# Available data:
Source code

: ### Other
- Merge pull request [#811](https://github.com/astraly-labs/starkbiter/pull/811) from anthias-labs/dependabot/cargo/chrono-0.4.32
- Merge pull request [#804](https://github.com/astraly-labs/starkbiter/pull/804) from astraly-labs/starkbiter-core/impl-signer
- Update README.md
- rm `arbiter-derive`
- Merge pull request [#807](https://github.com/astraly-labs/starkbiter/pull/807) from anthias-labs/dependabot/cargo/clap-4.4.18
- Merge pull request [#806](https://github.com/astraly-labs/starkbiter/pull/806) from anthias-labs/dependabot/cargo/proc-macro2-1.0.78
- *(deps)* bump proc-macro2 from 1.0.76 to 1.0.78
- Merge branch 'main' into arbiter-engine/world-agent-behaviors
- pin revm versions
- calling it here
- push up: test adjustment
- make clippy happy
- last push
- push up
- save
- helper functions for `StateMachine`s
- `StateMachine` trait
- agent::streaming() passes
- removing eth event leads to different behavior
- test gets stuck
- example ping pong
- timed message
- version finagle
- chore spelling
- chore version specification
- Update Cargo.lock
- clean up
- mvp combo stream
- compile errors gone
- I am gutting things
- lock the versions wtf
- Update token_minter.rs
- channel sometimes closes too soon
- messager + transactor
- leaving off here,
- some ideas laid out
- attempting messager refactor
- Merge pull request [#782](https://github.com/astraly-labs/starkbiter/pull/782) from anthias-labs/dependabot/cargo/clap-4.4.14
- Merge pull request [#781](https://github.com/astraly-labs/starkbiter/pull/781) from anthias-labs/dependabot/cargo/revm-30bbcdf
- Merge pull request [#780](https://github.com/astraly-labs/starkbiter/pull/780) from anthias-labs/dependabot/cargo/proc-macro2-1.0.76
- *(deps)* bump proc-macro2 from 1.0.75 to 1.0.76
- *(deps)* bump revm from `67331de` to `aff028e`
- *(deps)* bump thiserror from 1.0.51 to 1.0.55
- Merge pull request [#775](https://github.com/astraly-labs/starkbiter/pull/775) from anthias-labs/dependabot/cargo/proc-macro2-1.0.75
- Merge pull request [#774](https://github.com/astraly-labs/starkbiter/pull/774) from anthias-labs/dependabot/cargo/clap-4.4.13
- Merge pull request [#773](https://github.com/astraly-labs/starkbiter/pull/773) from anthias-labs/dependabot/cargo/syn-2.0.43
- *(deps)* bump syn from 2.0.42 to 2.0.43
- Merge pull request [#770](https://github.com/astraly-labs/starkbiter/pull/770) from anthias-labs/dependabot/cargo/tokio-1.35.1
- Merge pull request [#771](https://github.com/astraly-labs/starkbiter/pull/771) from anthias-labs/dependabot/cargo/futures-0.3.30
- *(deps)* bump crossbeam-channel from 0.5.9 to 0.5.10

# What to work on:
Within the material, count each line that includes the word "revm", and give the total by itself.

# Result for this exercise:
3